ENTRIES >>
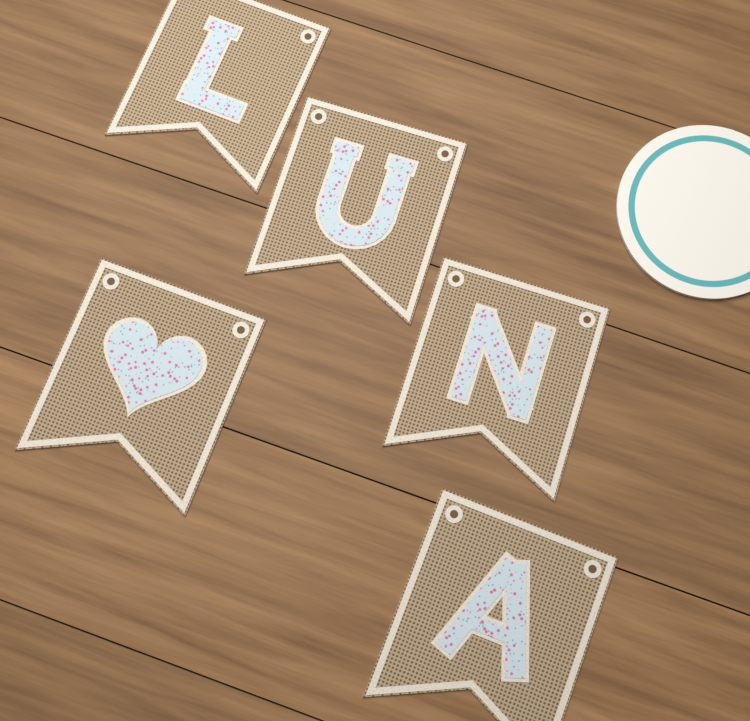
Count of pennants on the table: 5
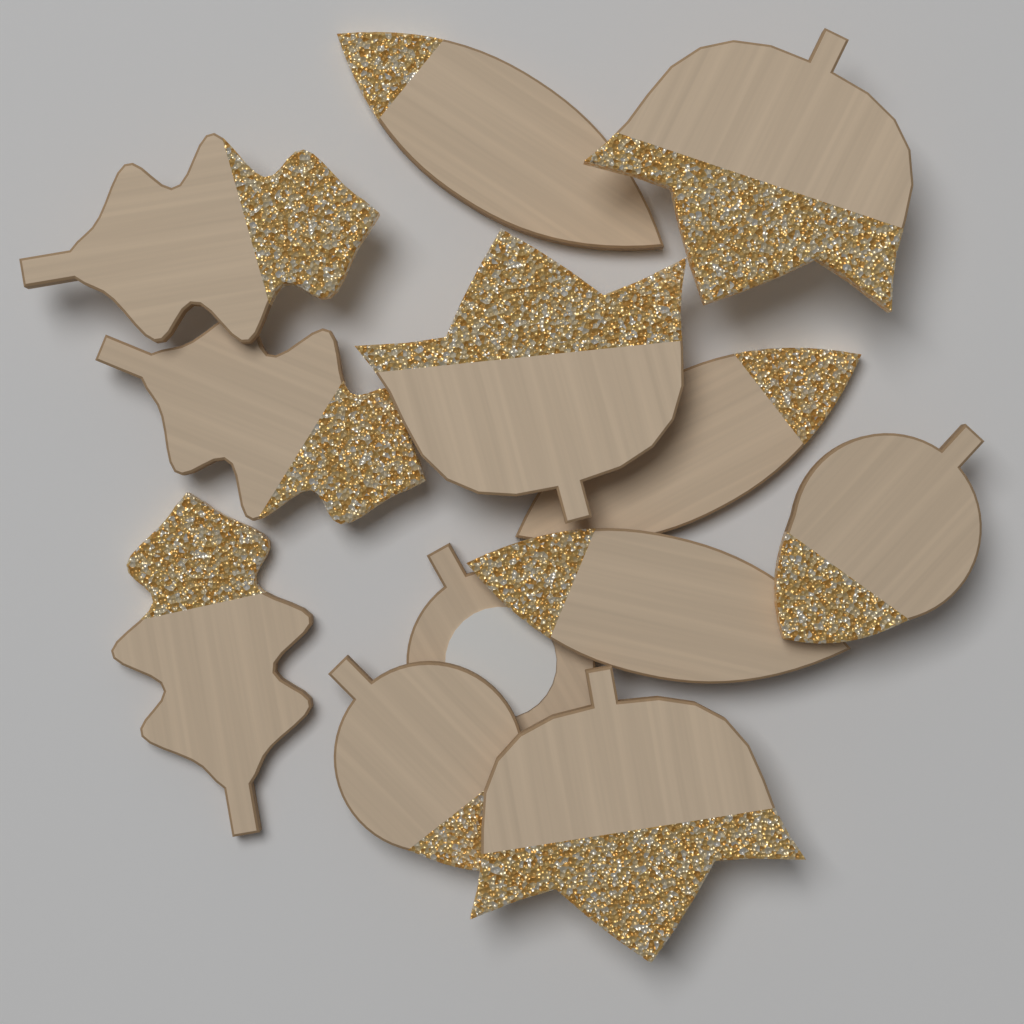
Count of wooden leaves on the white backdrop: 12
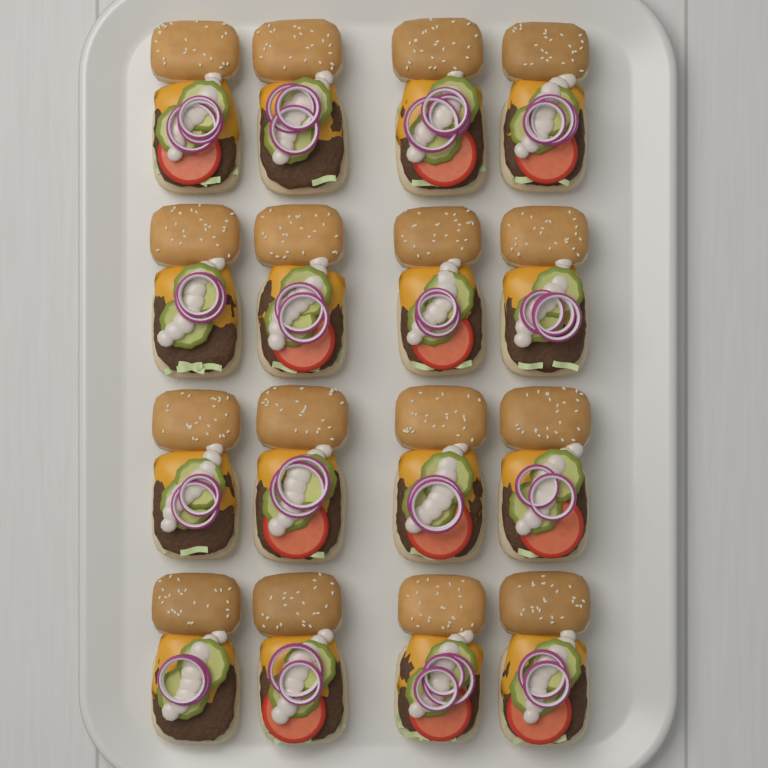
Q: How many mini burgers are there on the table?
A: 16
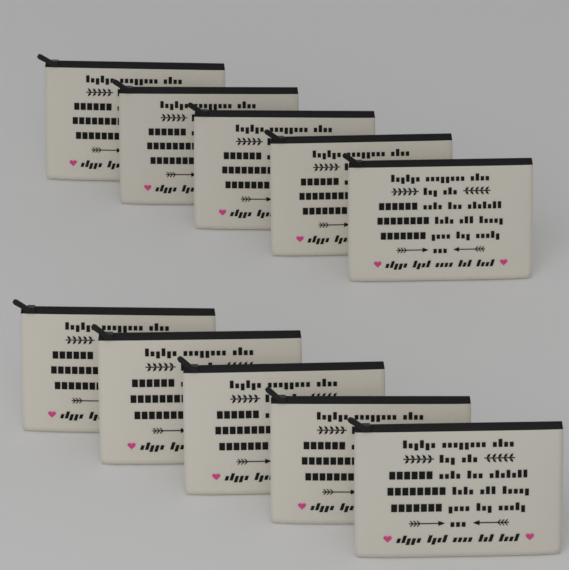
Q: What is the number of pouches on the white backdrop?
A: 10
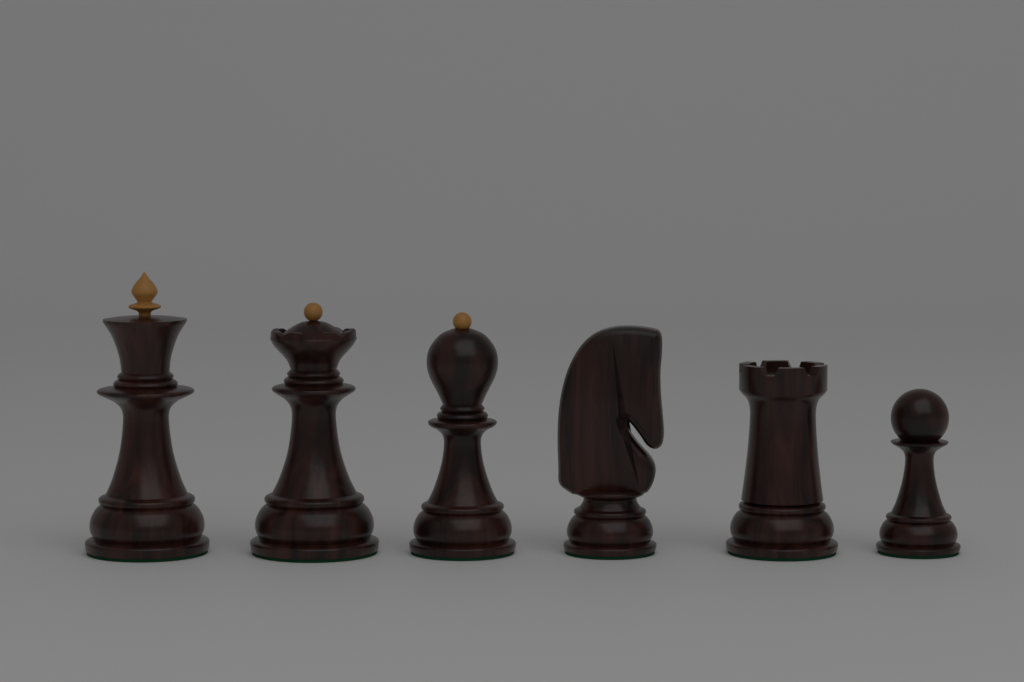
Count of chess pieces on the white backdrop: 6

==

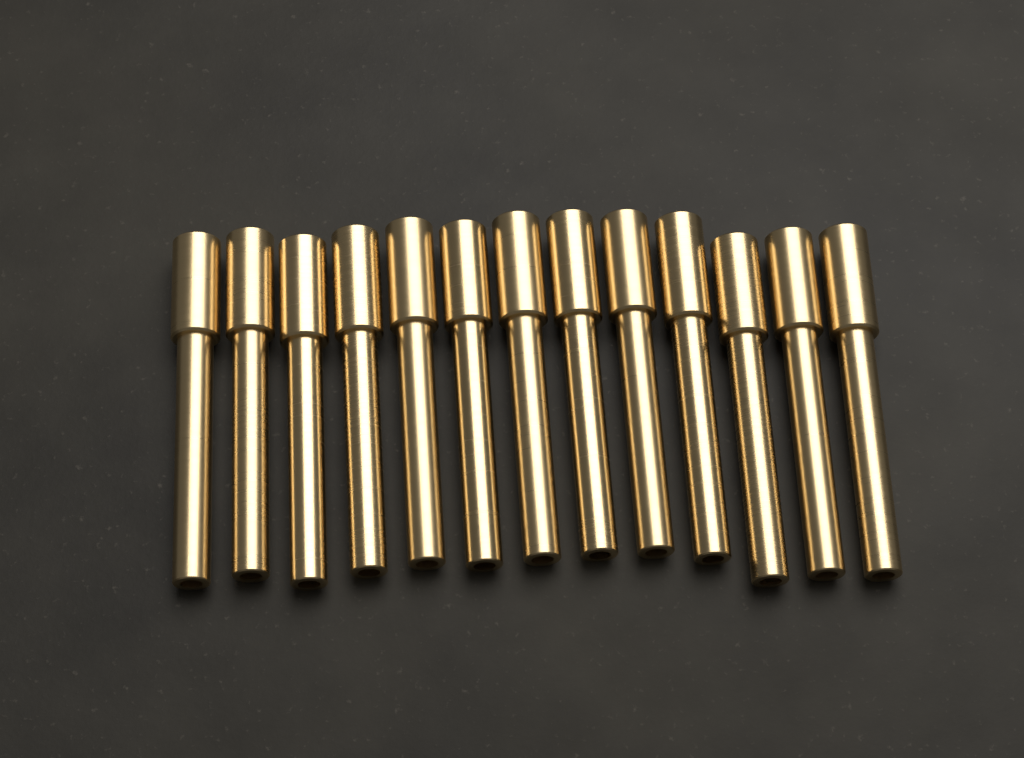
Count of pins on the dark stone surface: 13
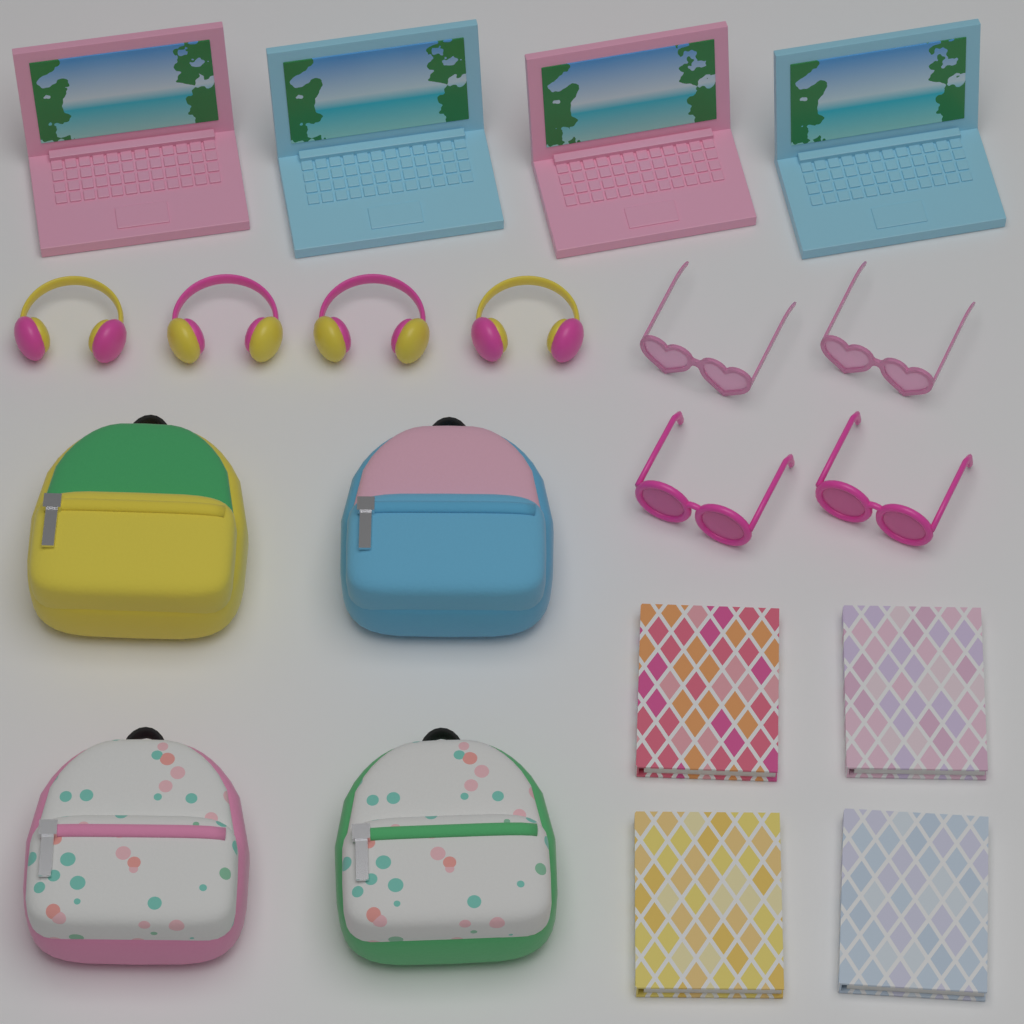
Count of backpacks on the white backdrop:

TASK TO CARRY OUT >> Format as a JSON list of strings the lines beginning with the line that contains "Count of pins on the dark stone surface: 13" and continuing through the line that contains "Count of backpacks", one string per line, with blank lines and pictures omitted.

RESPONSE >>
[
  "Count of pins on the dark stone surface: 13",
  "Count of backpacks on the white backdrop:"
]